A few weeks ago, the Institute for Justice released the third edition of its “License to Work” report on occupational licensing in America. Specifically, the report compares whether and how the 50 states and Washington, D.C. impose government-mandated licensing requirements to 102 lower-income occupations.
Once again, thanks to IJ, we can see that licensing requirements vary dramatically from state-to-state, and not always how you might expect.
New York, for instance, requires government licensing for 41 of the 102 studied lines of work. By comparison, Florida requires licenses for 55 of them and Texas 38. California beats those three by a large margin, requiring licenses for 75 of them.

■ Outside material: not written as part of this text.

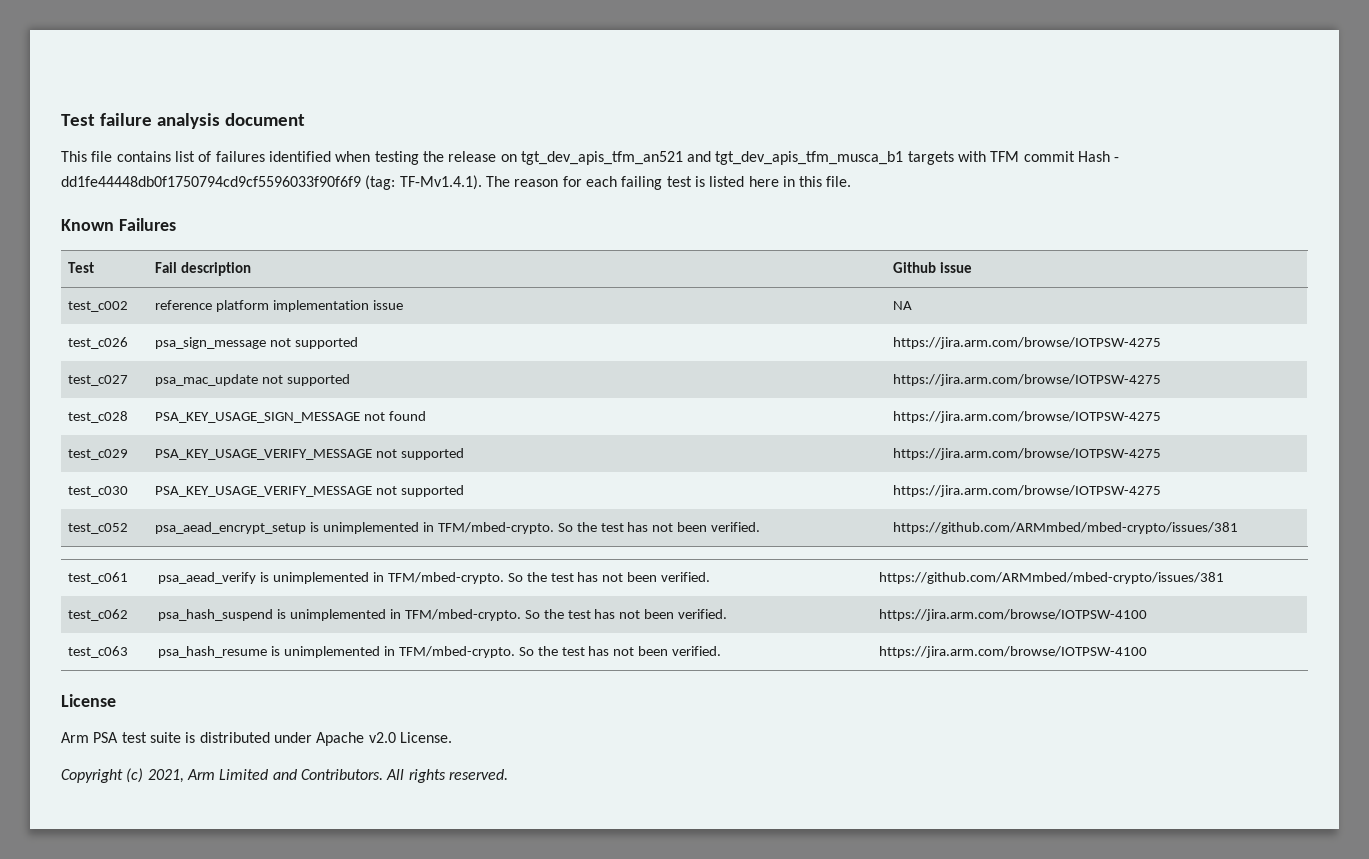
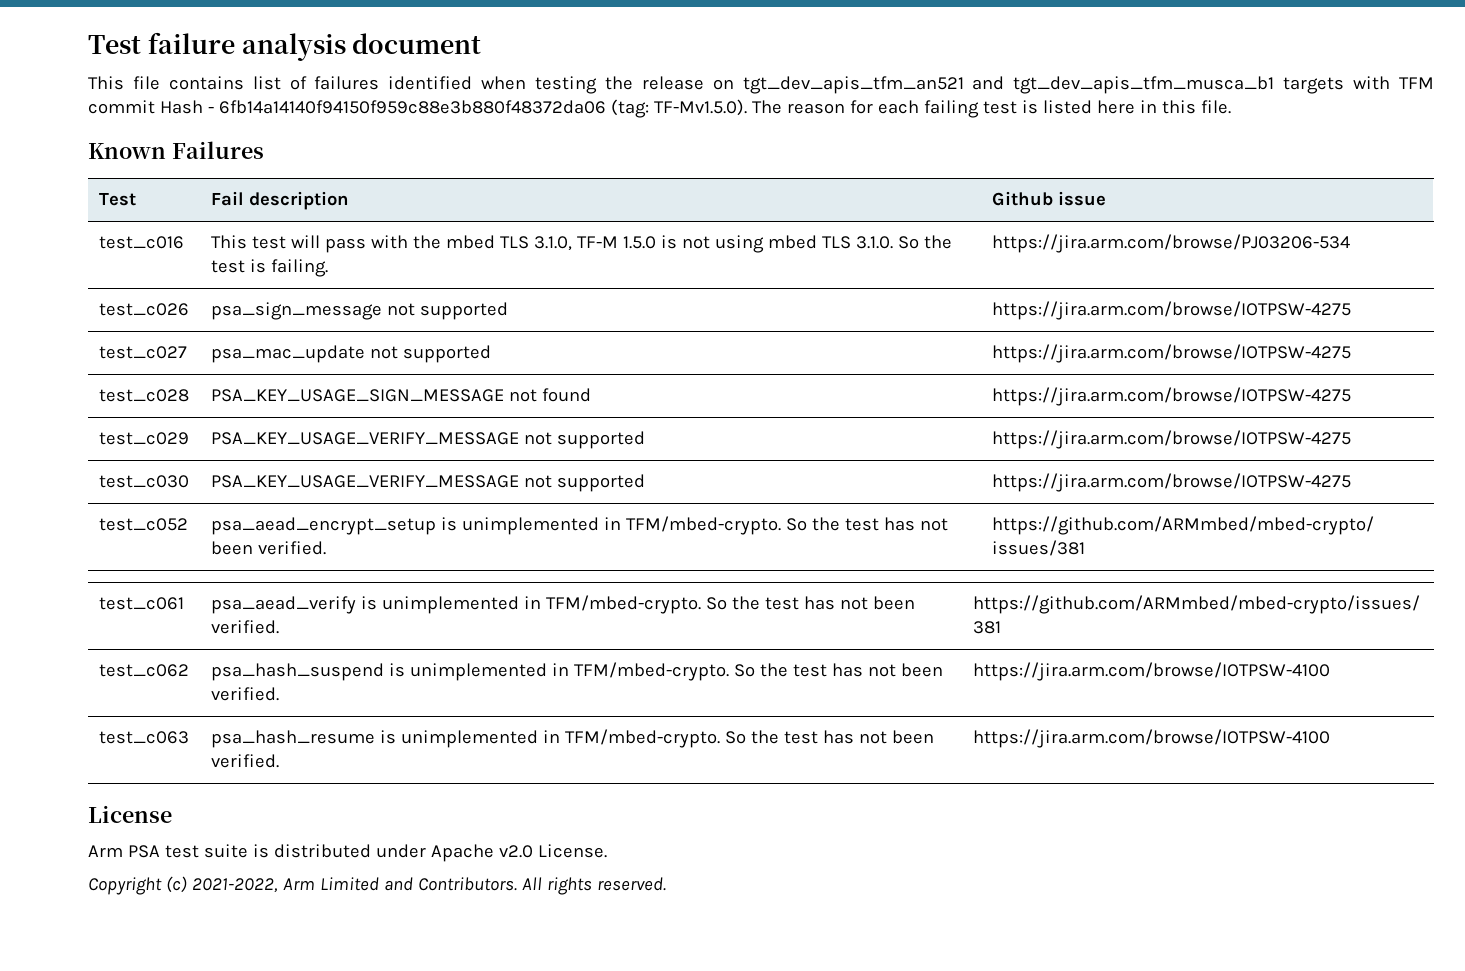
[61,175,482,190] dd1fe44448db0f1750794cd9cf5596033f90f6f9 (tag: TF-Mv1.4.1). -> [218,99,747,118] 6fb14a14140f94150f959c88e3b880f48372da06 (tag: TF-Mv1.5.0).
[68,301,129,312] [155,300,403,312] [893,301,913,310] test_c002 | reference platform implementation issue | NA -> [98,236,184,249] [210,235,952,253] [210,259,328,277] [991,234,1350,253] test_c016 | This test will pass with the mbed TLS 3.1.0, TF-M 1.5.0 is not using mbed TLS 3.1.0. So the test is failing. | https://jira.arm.com/browse/PJ03206-534
[147,769,184,783] 2021, -> [191,878,278,893] 2021-2022,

California also imposes far more onerous education and experience requirements for workers to get a license compared to the average state (837 days versus 350 days) and even charges higher licensing fees ($517 versus $284).
To what end?
Well, in 2015 the Obama White House issued a report acknowledging, “There is evidence that licensing requirements raise the price of goods and services, restrict employment opportunities, and make it more difficult for workers to take their skills across state lines.” The Obama administration recommended renewed scrutiny of licensing requirements.
That same year, the center-left Brookings Institution published a report on licensing noting that, “ There is little evidence to show that the licensing of many different occupations has improved the quality of services received by consumers, although in many cases it has increased prices and limited economic output.”
The following year, California’s Little Hoover Commission released a report stating, “California has enacted a thicket of occupational regulation that desperately needs untangling in order to ease barriers to entering occupations and ensure services are available to consumers of all income levels.”
In 2022, the commission reiterated its call for state lawmakers to take action, saying, “California needs to better understand how its current occupational licensing system works or doesn’t work. The state must also break down the barriers preventing Californians from accessing good jobs.”
In 2018, IJ estimated that California’s extensive and onerous licensing laws cost the state approximately 195,917 jobs and resulted in up to $22 billion in economic misallocations.
And yet, for all of this, not a whole lot has been done to revisit occupational licensing requirements in California.
There are feasible reasons why, none of them legitimate.
Licensing requirements benefit those already in a particular line of work by reducing competition and allowing more lucrative incomes. This incentivizes industry groups to form, hide behind the mirage of expertise and professionalism and advocate against reform or repeal of licensing requirements for purely self-interested reasons.
Of course state lawmakers are mostly in the business of getting re-elected — and so don’t want to anger donors or potential donors. I get all that. But if there are any state lawmakers in Sacramento who are actually interested in doing the right thing, freeing up economic opportunities for Californians and potentially reducing some burdens on lower-income Californians, occupational licensing reform is there for the taking.
It’s a long time coming. It’s been 10 years since I wrote a commentary for the Reason Foundation on rampant occupational licensing in California, calling it “arbitrary, protectionist and unnecessary.” I’m still holding out hope lawmakers get around to licensing reform.